Every teen is different, of course. Some are ultra organized and do their college apps completely on their own. Some would put it off to the last minute if you let them. But either way, I think it’s important to let your child come to you. They will when they’re ready, if only to say, “I don’t know what to write about.” That’s where you can step in and feel like a savior instead of a dictator.

DO: Go on college tours. DON’T: Be the parent on the tour who asks all the questions.

For all the time that can go into researching schools, there’s really nothing like being on campus to get a feel for the place. Every college has a unique atmosphere, and it’s important to be able to experience that.

Luckily, we nailed the college tours in the parenting department. We hung back, while Gabrielle walked up front near the tour guide (of her own volition). We looked at the dad who asked too many (and not very good) questions and felt smug that that wasn’t us.

We even made Gabrielle schedule the tours herself. The colleges make it easy on their websites. Then, when it came to tour day, she was in charge of knowing what time it started and how to get us to the admissions office.

DO: Remind them of their strengths, experiences and accomplishments. DON’T: Write the essays.

When we at Sway Essay visit colleges and ask about admissions essays, the mantra we hear from admissions officers is: They want to hear a student’s authentic voice. And they know when there is a discrepancy if your teen has a so-so writing score on standardized tests, but a flawless admissions essay.

So, when your teen comes to you in despair (and possibly tears) and says they don’t know what to write about, remind them you can’t do this work for them because the whole point of it is that it comes from them. Ask them what the prompt is (and how it’s specifically worded) and simply talk to your child about themselves. Remind them of their strengths, experiences and accomplishments. Remind them of what makes them them: that they bake chocolate chip cookies for their friends, that they spend their free time listening to nerdy podcasts about mythology, that they told you their favorite word is “petrichor.” Gabrielle would often bring down her laptop and write while I was cooking in the kitchen, reading lines to me as she wrote them. That’s when it worked best. She felt encouraged and I was relieved something was getting done.

Also helpful? Having a stack of admissions essays that were winners. Often, reading other essays will trigger ideas for their own work. Find great admissions essays herehere and here. 

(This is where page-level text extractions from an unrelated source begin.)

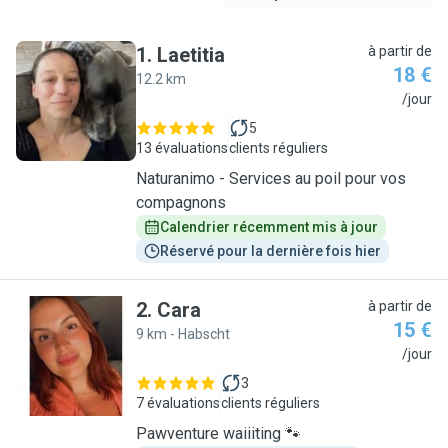
1
.
Laetitia
à partir de
18 €
12.2 km
L
/jour
5
13 évaluations
clients réguliers
Naturanimo - Services au poil pour vos
compagnons
Calendrier récemment mis à jour
Réservé pour la dernière fois hier
2
.
Cara
à partir de
15 €
9 km - Habscht
C
/jour
3
7 évaluations
clients réguliers
Pawventure waiiiting 🐾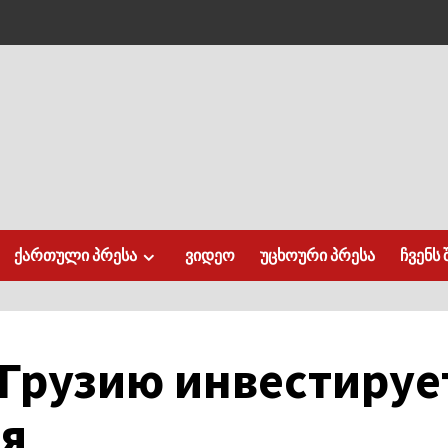
ქართული პრესა
ვიდეო
უცხოური პრესა
ჩვენს 
 Грузию инвестируе
я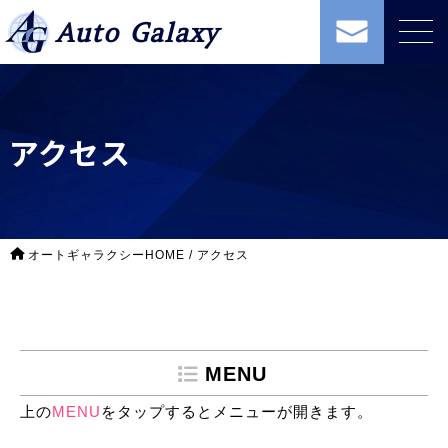
Auto Galaxy
アクセス
オートギャラクシーHOME
/
アクセス
MENU
上の
MENU
をタップするとメニューが開きます。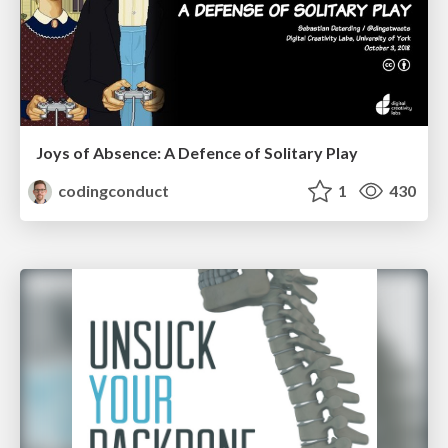
Joys of Absence: A Defence of Solitary Play
codingconduct
1
430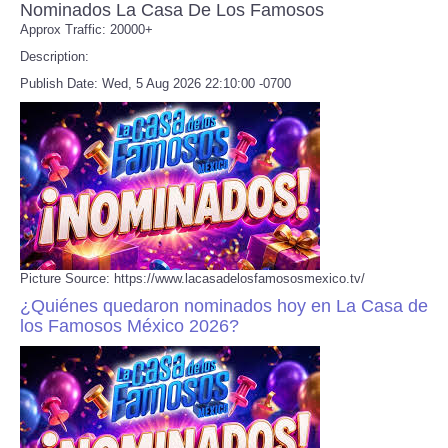
Nominados La Casa De Los Famosos
Approx Traffic: 20000+
Description:
Publish Date: Wed, 5 Aug 2026 22:10:00 -0700
Picture Source: https://www.lacasadelosfamososmexico.tv/
¿Quiénes quedaron nominados hoy en La Casa de
los Famosos México 2026?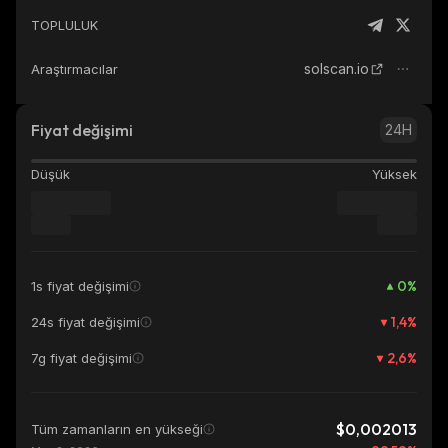
TOPLULUK
solscan.io
Araştırmacılar
Fiyat değişimi
24H
Düşük
Yüksek
0
%
1s fiyat değişimi
1,4
%
24s fiyat değişimi
2,6
%
7g fiyat değişimi
$0,002013
Tüm zamanların en yükseği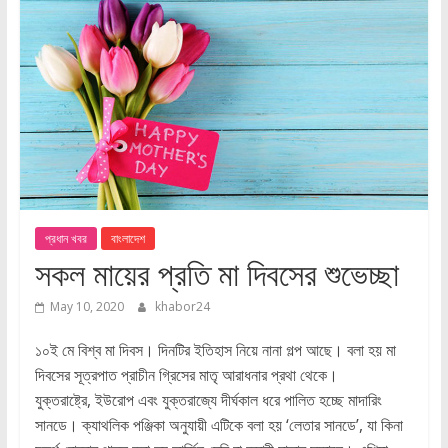
প্রধান খবর
বাংলাদেশ
সকল মায়ের প্রতি মা দিবসের শুভেচ্ছা
May 10, 2020
khabor24
১০ই মে বিশ্ব মা দিবস। দিনটির ইতিহাস নিয়ে নানা গল্প আছে। বলা হয় মা
দিবসের সূত্রপাত প্রাচীন গ্রিসের মাতৃ আরাধনার প্রথা থেকে।
যুক্তরাষ্ট্রে, ইউরোপ এবং যুক্তরাজ্যে দীর্ঘকাল ধরে পালিত হচ্ছে মাদারিং
সানডে। ক্যাথলিক পঞ্জিকা অনুযায়ী এটিকে বলা হয় ‘লেতার সানডে’, যা কিনা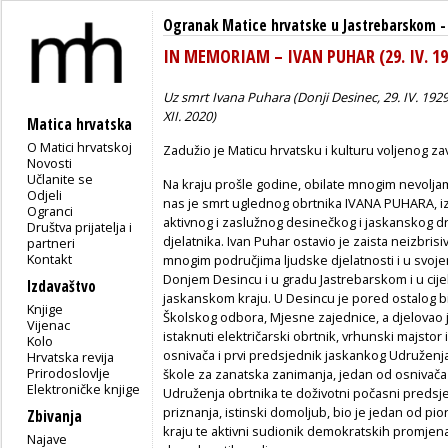
Ogranak Matice hrvatske u Jastrebarskom
IN MEMORIAM – IVAN PUHAR (29. IV. 1929
Uz smrt Ivana Puhara (Donji Desinec, 29. IV. 1929
XII. 2020)
Matica hrvatska
O Matici hrvatskoj
Zadužio je Maticu hrvatsku i kulturu voljenog zav
Novosti
Učlanite se
Na kraju prošle godine, obilate mnogim nevoljam
Odjeli
nas je smrt uglednog obrtnika IVANA PUHARA, 
Ogranci
aktivnog i zaslužnog desinečkog i jaskanskog 
Društva prijatelja i
djelatnika. Ivan Puhar ostavio je zaista neizbrisi
partneri
Kontakt
mnogim područjima ljudske djelatnosti i u svo
Donjem Desincu i u gradu Jastrebarskom i u cij
Izdavaštvo
jaskanskom kraju. U Desincu je pored ostalog b
Knjige
Školskog odbora, Mjesne zajednice, a djelovao je
Vijenac
istaknuti električarski obrtnik, vrhunski majstor 
Kolo
osnivača i prvi predsjednik jaskankog Udruženja 
Hrvatska revija
Prirodoslovlje
škole za zanatska zanimanja, jedan od osnivača 
Elektroničke knjige
Udruženja obrtnika te doživotni počasni predsj
priznanja, istinski domoljub, bio je jedan od p
Zbivanja
kraju te aktivni sudionik demokratskih promje
Najave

Another helpful tip? Hire us to get everyone through this part. I will make sure these essays get done, are real and are polished.

In the end, is it hard to step away? At least for me, it was so hard. Not nagging Gabrielle and asking when-oh-when she planned to ask her teachers for recommendations or write her essays or schedule her ACT, well, for me it seemed impossible. But read this: I regret being such a nag. So, learn from me. Be a guide and support, not a boss or task-master. And if you find that hard? Know you are not alone.